- [What is expected] Write out exactly the lines from the one containing "- 리스트로 계속 붙이고" through the last line of the records below, and no others.

- [Exercise data]
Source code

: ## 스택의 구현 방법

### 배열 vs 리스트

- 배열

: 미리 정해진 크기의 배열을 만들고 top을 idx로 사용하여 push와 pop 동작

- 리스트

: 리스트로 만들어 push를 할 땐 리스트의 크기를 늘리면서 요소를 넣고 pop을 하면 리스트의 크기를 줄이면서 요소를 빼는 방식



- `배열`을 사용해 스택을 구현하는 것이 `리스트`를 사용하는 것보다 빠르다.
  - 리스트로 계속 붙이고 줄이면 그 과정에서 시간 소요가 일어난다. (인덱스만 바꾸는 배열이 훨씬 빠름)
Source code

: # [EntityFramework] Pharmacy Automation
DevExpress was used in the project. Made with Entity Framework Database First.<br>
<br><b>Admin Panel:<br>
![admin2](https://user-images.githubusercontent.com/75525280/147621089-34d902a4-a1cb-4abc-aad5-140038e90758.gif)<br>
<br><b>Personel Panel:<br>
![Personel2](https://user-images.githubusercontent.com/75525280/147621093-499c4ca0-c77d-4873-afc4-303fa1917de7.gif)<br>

- [Exercise answer]
  - 리스트로 계속 붙이고 줄이면 그 과정에서 시간 소요가 일어난다. (인덱스만 바꾸는 배열이 훨씬 빠름)
Source code

: # [EntityFramework] Pharmacy Automation
DevExpress was used in the project. Made with Entity Framework Database First.<br>
<br><b>Admin Panel:<br>
![admin2](https://user-images.githubusercontent.com/75525280/147621089-34d902a4-a1cb-4abc-aad5-140038e90758.gif)<br>
<br><b>Personel Panel:<br>
![Personel2](https://user-images.githubusercontent.com/75525280/147621093-499c4ca0-c77d-4873-afc4-303fa1917de7.gif)<br>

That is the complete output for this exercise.